Food Tech, Payments, Android, Responsive - 2024
POS Checkout System
A checkout system designed to handle complex restaurant payments without slowing service.
Product
Restaurant POS System
Surface
Mobile POS
Fixed POS
Customer-facing display
Constraints
Operational speed
Shared device
Payment hardware
Overview
RockSpoon is a restaurant POS used by servers to manage tables and orders.
Payments also needed to happen on the same device, creating a challenge: integrating checkout into an already busy POS.
The flow had to support two modes: server-assisted payments and guest self-checkout, while coordinating with hardware like card readers and customer-facing displays.
The checkout flow had to support real restaurant payment behavior without making service slower or riskier.
Where payment begins
Servers manage seating, orders, and tabs before payment happens. Checkout had to start directly from the table’s open check without forcing servers to leave the ordering context.

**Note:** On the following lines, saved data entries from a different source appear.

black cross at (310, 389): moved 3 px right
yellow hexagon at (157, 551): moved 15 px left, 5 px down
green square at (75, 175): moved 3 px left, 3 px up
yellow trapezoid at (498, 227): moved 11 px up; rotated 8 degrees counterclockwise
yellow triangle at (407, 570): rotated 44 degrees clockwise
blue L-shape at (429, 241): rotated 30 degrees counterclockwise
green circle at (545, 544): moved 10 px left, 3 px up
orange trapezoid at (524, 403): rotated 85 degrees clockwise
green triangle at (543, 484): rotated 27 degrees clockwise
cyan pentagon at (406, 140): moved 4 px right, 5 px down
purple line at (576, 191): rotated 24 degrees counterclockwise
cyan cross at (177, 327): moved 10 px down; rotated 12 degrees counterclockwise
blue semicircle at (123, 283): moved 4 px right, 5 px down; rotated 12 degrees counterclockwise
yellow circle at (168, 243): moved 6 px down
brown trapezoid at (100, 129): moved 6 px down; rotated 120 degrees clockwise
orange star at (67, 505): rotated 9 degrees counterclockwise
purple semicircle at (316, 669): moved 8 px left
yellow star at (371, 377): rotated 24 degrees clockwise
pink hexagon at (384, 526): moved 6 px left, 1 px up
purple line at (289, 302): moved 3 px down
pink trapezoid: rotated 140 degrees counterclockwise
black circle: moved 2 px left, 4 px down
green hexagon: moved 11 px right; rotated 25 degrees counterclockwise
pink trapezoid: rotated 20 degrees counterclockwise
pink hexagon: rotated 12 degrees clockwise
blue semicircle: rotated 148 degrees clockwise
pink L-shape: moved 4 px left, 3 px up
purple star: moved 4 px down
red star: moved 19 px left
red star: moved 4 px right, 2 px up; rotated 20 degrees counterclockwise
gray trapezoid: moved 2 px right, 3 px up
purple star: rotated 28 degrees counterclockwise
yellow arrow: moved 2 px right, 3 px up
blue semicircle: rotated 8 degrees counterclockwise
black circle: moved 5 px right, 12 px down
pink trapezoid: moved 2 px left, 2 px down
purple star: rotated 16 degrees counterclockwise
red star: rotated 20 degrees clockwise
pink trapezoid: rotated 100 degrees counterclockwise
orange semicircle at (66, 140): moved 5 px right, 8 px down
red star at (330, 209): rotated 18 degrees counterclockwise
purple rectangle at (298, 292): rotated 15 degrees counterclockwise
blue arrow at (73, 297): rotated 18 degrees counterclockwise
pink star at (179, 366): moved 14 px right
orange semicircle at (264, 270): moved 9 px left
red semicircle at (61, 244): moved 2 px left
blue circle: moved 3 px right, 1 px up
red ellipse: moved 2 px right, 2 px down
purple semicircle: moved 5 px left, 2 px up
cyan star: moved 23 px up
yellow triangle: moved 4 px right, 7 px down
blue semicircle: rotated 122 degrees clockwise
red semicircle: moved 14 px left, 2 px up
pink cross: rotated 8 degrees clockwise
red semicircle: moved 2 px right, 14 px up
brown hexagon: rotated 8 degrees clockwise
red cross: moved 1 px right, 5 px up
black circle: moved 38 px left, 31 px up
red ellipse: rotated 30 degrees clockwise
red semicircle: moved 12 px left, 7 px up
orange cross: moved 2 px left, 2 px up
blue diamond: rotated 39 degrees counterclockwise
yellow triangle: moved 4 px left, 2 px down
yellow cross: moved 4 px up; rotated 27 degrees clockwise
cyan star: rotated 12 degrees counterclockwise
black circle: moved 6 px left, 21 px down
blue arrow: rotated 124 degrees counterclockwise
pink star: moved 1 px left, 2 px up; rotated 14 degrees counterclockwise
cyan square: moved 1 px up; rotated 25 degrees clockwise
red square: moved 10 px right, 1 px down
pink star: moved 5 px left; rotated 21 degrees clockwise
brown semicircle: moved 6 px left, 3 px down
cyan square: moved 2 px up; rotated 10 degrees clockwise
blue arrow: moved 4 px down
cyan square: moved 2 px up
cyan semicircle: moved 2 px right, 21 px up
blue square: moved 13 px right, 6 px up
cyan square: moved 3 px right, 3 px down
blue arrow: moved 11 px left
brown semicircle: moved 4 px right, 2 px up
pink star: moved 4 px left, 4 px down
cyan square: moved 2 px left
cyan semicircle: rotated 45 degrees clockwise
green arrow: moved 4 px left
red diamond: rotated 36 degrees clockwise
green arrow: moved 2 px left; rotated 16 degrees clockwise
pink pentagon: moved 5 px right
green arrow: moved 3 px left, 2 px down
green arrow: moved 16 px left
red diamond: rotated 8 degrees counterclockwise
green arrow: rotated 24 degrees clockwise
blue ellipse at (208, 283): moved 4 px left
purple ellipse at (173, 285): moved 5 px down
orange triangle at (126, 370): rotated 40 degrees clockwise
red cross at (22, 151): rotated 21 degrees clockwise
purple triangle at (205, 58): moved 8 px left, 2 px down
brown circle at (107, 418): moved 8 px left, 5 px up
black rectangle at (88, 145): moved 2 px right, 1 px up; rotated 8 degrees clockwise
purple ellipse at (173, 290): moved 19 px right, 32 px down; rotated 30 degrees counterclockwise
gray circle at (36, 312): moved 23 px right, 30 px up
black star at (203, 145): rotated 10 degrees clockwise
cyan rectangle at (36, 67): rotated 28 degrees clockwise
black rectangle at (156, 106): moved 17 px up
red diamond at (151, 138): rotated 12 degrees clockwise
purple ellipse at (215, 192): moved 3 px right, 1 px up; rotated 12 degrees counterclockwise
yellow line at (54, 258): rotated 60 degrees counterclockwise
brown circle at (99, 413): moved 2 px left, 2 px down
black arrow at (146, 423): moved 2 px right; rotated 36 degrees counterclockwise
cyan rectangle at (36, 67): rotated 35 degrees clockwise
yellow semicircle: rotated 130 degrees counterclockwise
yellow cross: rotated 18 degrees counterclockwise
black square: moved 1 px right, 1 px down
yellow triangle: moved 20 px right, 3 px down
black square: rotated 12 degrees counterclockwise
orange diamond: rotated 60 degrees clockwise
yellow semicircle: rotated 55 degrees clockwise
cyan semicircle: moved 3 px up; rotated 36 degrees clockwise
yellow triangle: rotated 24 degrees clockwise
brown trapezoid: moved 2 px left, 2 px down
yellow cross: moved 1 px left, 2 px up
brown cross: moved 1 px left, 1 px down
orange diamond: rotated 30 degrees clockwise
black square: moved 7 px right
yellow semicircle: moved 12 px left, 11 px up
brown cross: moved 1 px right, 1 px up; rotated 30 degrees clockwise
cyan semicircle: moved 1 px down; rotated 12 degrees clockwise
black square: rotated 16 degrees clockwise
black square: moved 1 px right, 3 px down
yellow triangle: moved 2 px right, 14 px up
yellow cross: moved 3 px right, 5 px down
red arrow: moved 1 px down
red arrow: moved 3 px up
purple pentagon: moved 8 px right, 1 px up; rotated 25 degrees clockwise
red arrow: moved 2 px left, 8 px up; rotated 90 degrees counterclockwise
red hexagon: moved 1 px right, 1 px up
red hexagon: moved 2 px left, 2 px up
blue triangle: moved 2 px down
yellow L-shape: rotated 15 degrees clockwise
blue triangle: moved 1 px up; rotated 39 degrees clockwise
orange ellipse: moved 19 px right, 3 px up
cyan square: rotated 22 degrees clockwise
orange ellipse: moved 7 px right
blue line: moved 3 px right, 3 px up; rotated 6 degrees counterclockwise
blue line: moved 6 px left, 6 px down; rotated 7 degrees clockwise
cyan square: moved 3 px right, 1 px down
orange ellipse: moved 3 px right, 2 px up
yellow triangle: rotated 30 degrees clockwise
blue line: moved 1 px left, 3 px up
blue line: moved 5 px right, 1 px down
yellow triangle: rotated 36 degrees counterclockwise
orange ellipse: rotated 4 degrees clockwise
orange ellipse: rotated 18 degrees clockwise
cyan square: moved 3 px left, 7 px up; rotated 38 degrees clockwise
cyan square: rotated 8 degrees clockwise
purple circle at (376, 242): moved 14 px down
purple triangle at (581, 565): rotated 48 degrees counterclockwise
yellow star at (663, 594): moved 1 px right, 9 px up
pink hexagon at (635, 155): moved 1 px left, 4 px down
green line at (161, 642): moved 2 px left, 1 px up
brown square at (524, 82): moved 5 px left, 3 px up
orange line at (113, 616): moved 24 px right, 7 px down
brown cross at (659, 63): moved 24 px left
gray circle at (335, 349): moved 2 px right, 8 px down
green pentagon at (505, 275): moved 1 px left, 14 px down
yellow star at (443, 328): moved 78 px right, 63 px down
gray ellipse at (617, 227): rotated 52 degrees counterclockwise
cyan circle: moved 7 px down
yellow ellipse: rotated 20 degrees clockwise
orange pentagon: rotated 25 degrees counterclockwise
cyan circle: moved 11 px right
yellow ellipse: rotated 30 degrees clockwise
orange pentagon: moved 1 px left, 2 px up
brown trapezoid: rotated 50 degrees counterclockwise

Multiple payment scenarios
Restaurant payments are rarely simple. The system needed to support full payments, item splits, amount splits, partial payments, multiple cards, and mixed methods such as cash and card.
Maintaining accurate payment state
Partial payments introduce complexity. After each payment, the system had to clearly track the remaining balance and ensure the check stayed accurate until it was fully settled.
Server-assisted and guest self-checkout
Most transactions were handled by servers, but sometimes the device could be handed to the guest during rush hours. The interface had to support both modes while preventing guests from accessing restricted POS areas.
Hardware interaction
The payment flow also needed to coordinate with card readers and customer-facing displays, guiding guests through actions like tapping or inserting cards, tipping, and confirming receipts.
Speed on the restaurant floor
Servers operate under time pressure. Payment interactions had to remain fast, predictable, and easy to execute without slowing down service.
Servers manage tables,
guests share checks, and orders change until the last minute.
A deliberate trade-off
Pressing Pay opens a bottom sheet exposing all available payment paths. Introducing this extra step was intentional. It slightly slows the simplest payment, but unlocks complex scenarios like partial payments, multiple cards, and mixed payment methods.
Protecting the fast path for common payments
Most checks are paid in full. For these cases the flow remains extremely fast: Open check → Pay → Select payment method → Tip → Done.
Flexible splitting mechanics
Servers can split checks by item, split by amount, or move items across checks before completing payment. This supported the unpredictable ways guests choose to divide a bill.
Continuous balance tracking
After every partial payment, the system updates the remaining balance in real time. This ensures servers always know what is still unpaid as multiple guests complete transactions.
Safe guest self-checkout
When the device is handed to a guest, the interface switches to a simplified payment view. Guests can review items and pay securely while the rest of the POS remains locked.
A coordinated customer-facing payment experience
On fixed POS setups, a customer-facing display guides guests through the final payment steps. Guests can see the amount owed, receive instructions to tap, swipe, insert, or scan a QR code, select a tip, and choose how to receive their receipt (text, email, or print). This allows servers to continue working while guests complete the final steps independently.
Mapping real restaurant payment behavior
The payment system was broken down into the actual ways checks are settled in restaurants: full payments, item splits, partial payments, and mixed payment methods.
Modeling the payment lifecycle
The design focused on tracking the payment state of a check at all times, allowing servers to clearly see what had been paid and what remained outstanding.
Designing across multiple interaction surface
The payment experience had to operate consistently across different levels of surface complexity: server POS, guest self-checkout mode, and the customer-facing display.
One table. Three interfaces. Many ways to pay.
Servers could settle checks without improvising
Servers no longer had to improvise how to settle a table when guests requested splits, partial payments, or mixed payment methods.
Complex payments became manageable
The system supports real-world payment scenarios such as item splits, partial payments, multiple cards, and mixed payment methods.
Guests could complete payments independently
When needed, servers could switch the device into self-checkout mode, allowing guests to review their order and pay on the device without accessing POS features.
One payment system replaced fragmented flows
Payment interactions are unified into a single checkout architecture. The POS, guest interaction modes, and payment hardware operate as a coordinated system.
WHAT I'D CARRY FORWARD
Real-world systems are never linear
Designing for payment realities requires modeling the system around actual behavior, not ideal flows.
Simplicity often requires deliberate trade-offs
Good product design often means protecting both simplicity and capability, even if that requires compromise.
Multi-surface systems require role clarity
The design of workflows that span several interfaces, must be clear to prevent the system from becoming confusing or redundant.
Operational software must prioritize clarity
Interfaces must communicate system state clearly so users always understand what has been paid and what remains outstanding.